In her earlier, gloomier paintings, the woman never managed to
hold or hold onto something, but she kept trying. In Woman holding her
drifting life, for example, a stick-figure woman is depicted trying to
hold onto her life, while it slips away like grains of sand through her
fingers. In later series she is gradually learning to hold - to hold plenty,
to hold sun. In recent series she is portrayed holding a vessel of the
soul, but her hand is stretched forward in a gesture of offering, giving
up and giving away; after learning how to hold, she is now letting go,
from within, and thus the held vessel does not drop (nor is the soul within
it spilled), but rather delivered onwards. This process marks a tendency
toward self-empowerment. The woman is like a priestess holding out an offering,
as though performing some ancient ritual. Indeed, the works are imbued
with a mystic atmosphere; Yacoby’s private religious mix of Jewish mysticism
and other, mainly Far Eastern beliefs.
In earlier works the woman was depicted tied with a rope, and scissors were required in order to cut the tight grasp, this strong umbilical cord. It was holding to the point of symbiosis - linked bodies, merged entities. Now the rope is gone or has become invisible. The hold in reality is stronger, but also freer. The ultimate goal, as aforesaid, is a re-merger, but an internal rather than an external one.

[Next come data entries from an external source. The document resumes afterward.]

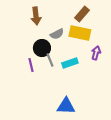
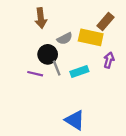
brown rectangle: (82, 14) -> (105, 21), moved
purple line: (31, 65) -> (35, 74), turned -64
blue triangle: (66, 106) -> (75, 120), turned 30

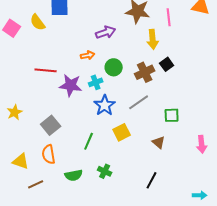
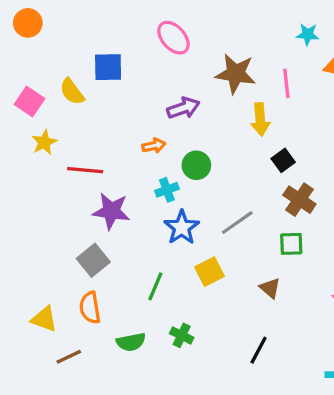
brown cross: (145, 72) -> (299, 200), moved, turned -30
purple star: (71, 85) -> (111, 211), moved
yellow star: (15, 112) -> (44, 142), moved

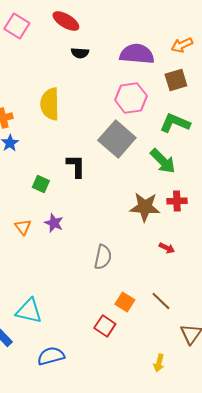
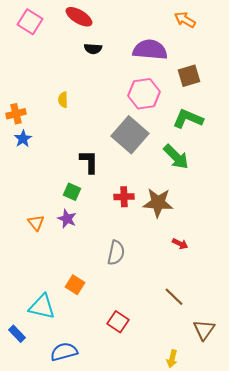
orange arrow: (182, 45) -> (185, 20), moved, turned 55
yellow semicircle: (50, 104) -> (63, 100), size x0.5
green square: (41, 184) -> (72, 192), moved
red cross: (177, 201) -> (124, 197), moved
orange square: (125, 302) -> (75, 285), moved

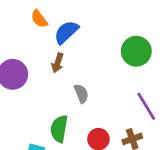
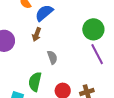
purple line: (146, 106) -> (97, 54), moved

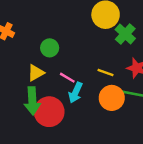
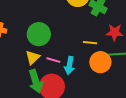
green circle: (50, 48) -> (39, 34), size x1.5
pink line: (67, 78) -> (53, 60), moved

To let go in the sense of ceasing to hold onto, causing to drop, falling into a new space. Yet the movement is always ambiguous. An endless fall, often depicted in her works by vortex-shaped entities: the fire, the stream of life, etc. Empowering elements which conceal a potential for catastrophe. Dorrit is not trying to tame them, but rather merge with them and derive strength therefrom.
The dichotomic nature of the held entities render her somewhat of a female Icarus; she is overreaching, yet inward; endeavoring to touch the untouchable. There is always the risk that her wings will melt in the sun and she will plunge to her "end", but the goal is to be purified by the sun, the fire (or alternatively the water or the air) - for she flies deeper within rather than striving to fly higher and higher.